The California Department of Pesticide Regulation inspected the Brawley facility, in Imperial County, in 2016. Based on those inspections, EPA asserted multiple violations under the Federal Insecticide, Fungicide, and Rodenticide Act (FIFRA), which regulates the storage, labeling, distribution, sale, and use of pesticides in the U.S.
"All types of violations-from improper containment areas to poor recordkeeping-can lead to spills or leaks of pesticides," said Alexis Strauss, EPA's Acting Regional Administrator for the Pacific Southwest. "Facilities that produce or refill pesticides must follow federal requirements to protect their workers, the public, and the environment."
Rockwood repackages and distributes Eptam 7E, an herbicide which is injected into soil or applied through irrigation systems. In humans, it is a nerve signal disruptor and harmful if swallowed, inhaled or absorbed through the skin.
The inspection found that Rockwood did not have a proper containment pad in the area where trucks park to refill its bulk pesticide storage tank. Containment pads are required at such facilities to intercept leaks and spills.

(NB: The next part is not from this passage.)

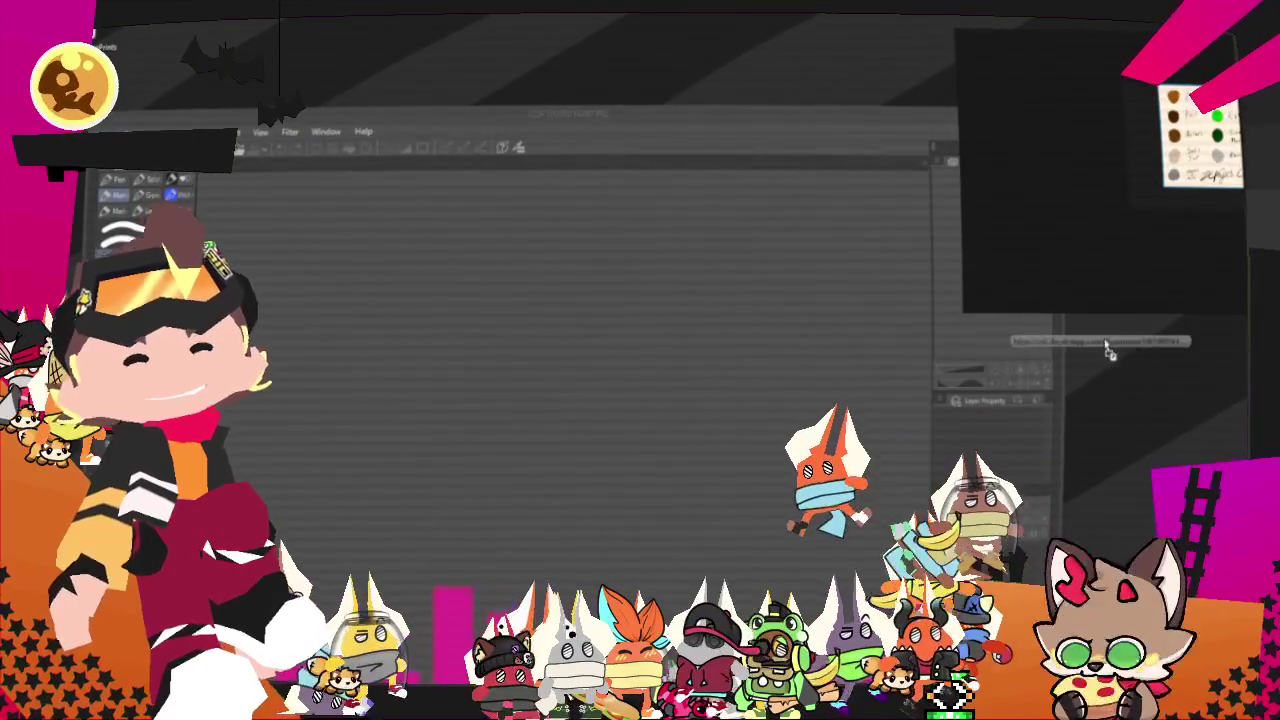
left_click_drag(1091, 341, 1126, 240)
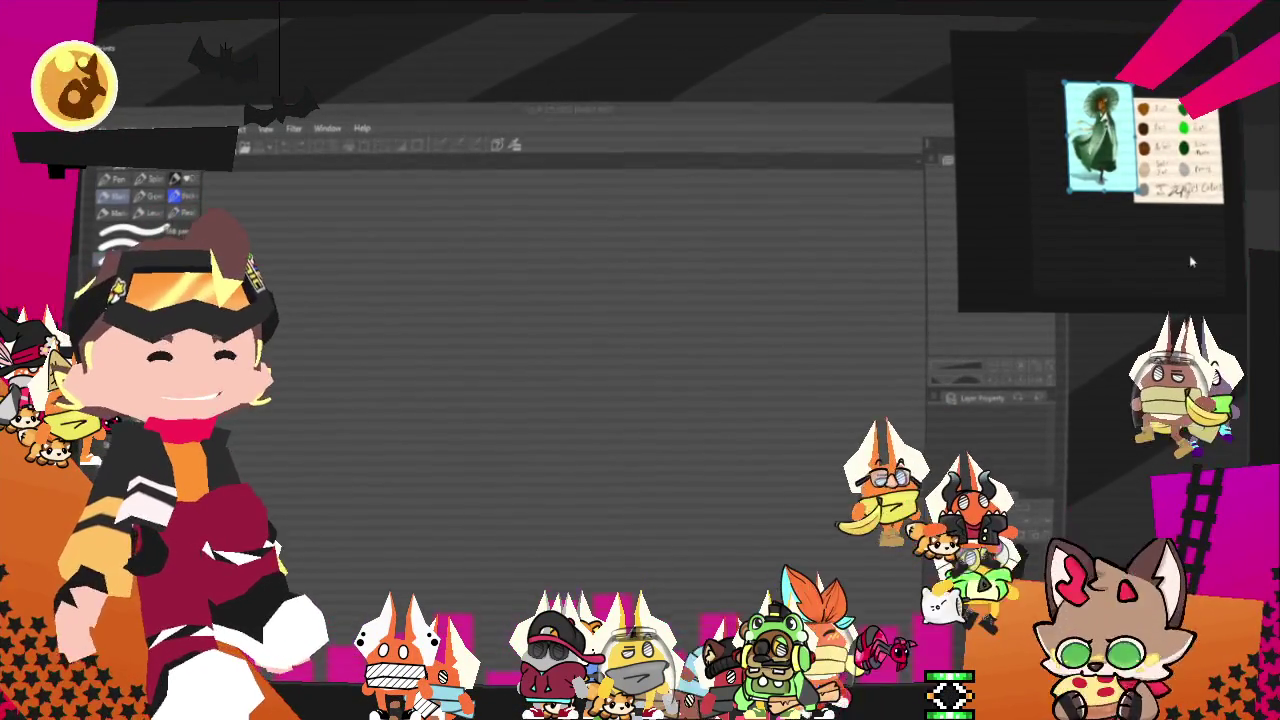
Bring up the layer's colour settings from the Layer panel.
scroll(1162, 91, "up", 3)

The inspection also found that the Brawley facility failed to:
• anchor its pesticide storage tank;
• seal cracks in its refilling containment area;
• keep proper inspection and maintenance records; and
• keep records of the repackaging of the pesticide into refillable containers.
Additionally, the facility's bulk pesticide storage container did not include required label information, including the EPA establishment number, which identifies where the pesticide was last produced.
The Federal Insecticide, Fungicide, and Rodenticide Act helps safeguard the public by ensuring that pesticides are used, stored and disposed of safely. Pesticide registration and labeling requirements protect public health and the environment by minimizing risks associated with the production, handling and application of pesticides. Pesticide registrants and re-packagers must comply with the regulations, while consumers are required to follow the label instructions for proper use and disposal.